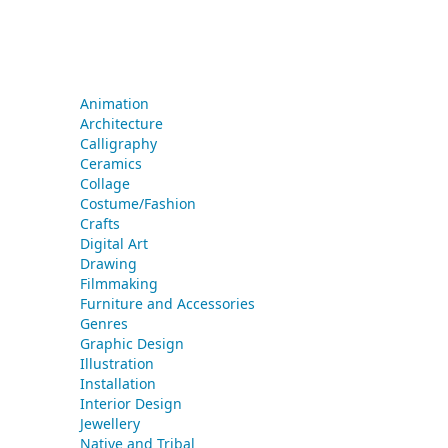
Animation
Architecture
Calligraphy
Ceramics
Collage
Costume/Fashion
Crafts
Digital Art
Drawing
Filmmaking
Furniture and Accessories
Genres
Graphic Design
Illustration
Installation
Interior Design
Jewellery
Native and Tribal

★ ★ ★ ★ ★

### AIM OF THE TASK
Output the line containing "Illustration" and all lines after it to the end of the records, exactly as given.

### EXERCISE RESPONSE
Illustration
Installation
Interior Design
Jewellery
Native and Tribal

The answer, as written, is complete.